_Task instructions_
When you spot the word "camera" in a line of the data below, copy that line.

_Provided data_
☆ ☆ ☆ ☆

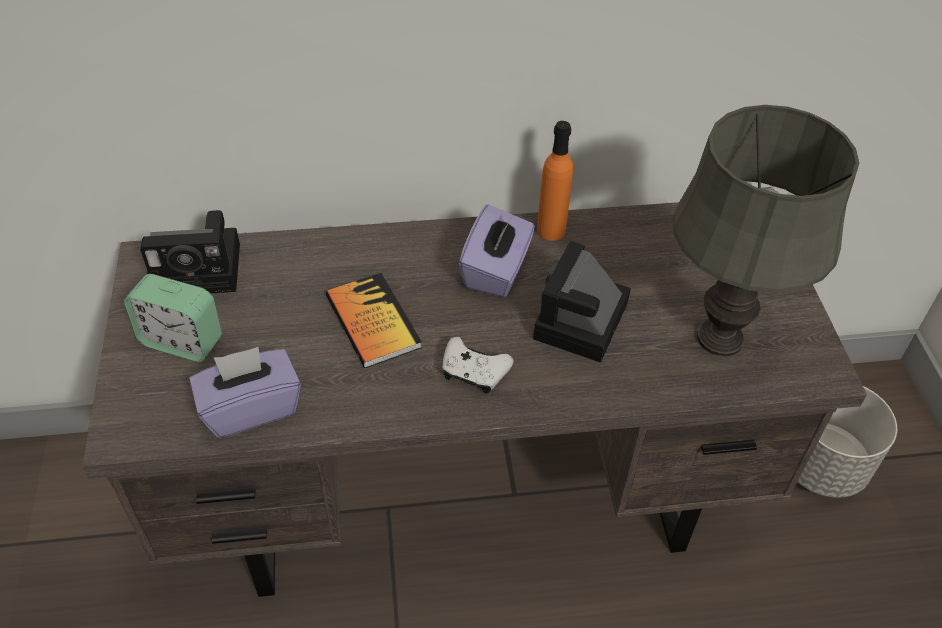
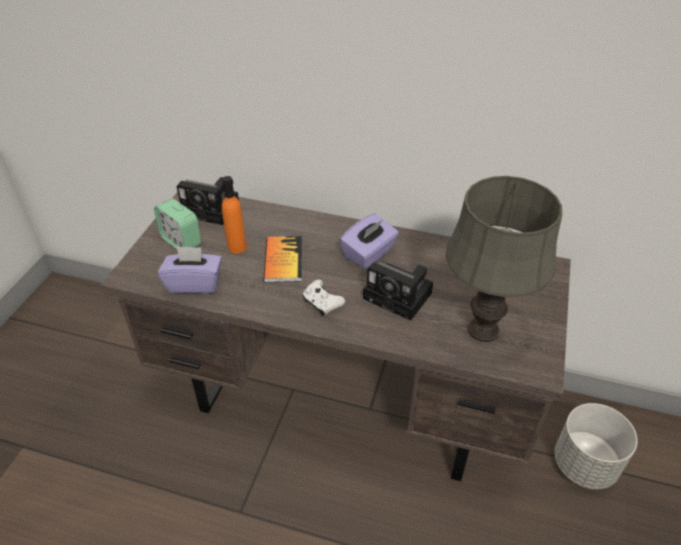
camera: 25 degrees right, 5 degrees down
(551, 230) = (415, 241): orange bottle -> orange bottle (237, 247)
(580, 324) = (400, 296): camera -> camera turned 105 degrees counterclockwise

☆ ☆ ☆ ☆

_The answer_
camera: 25 degrees right, 5 degrees down
(580, 324) = (400, 296): camera -> camera turned 105 degrees counterclockwise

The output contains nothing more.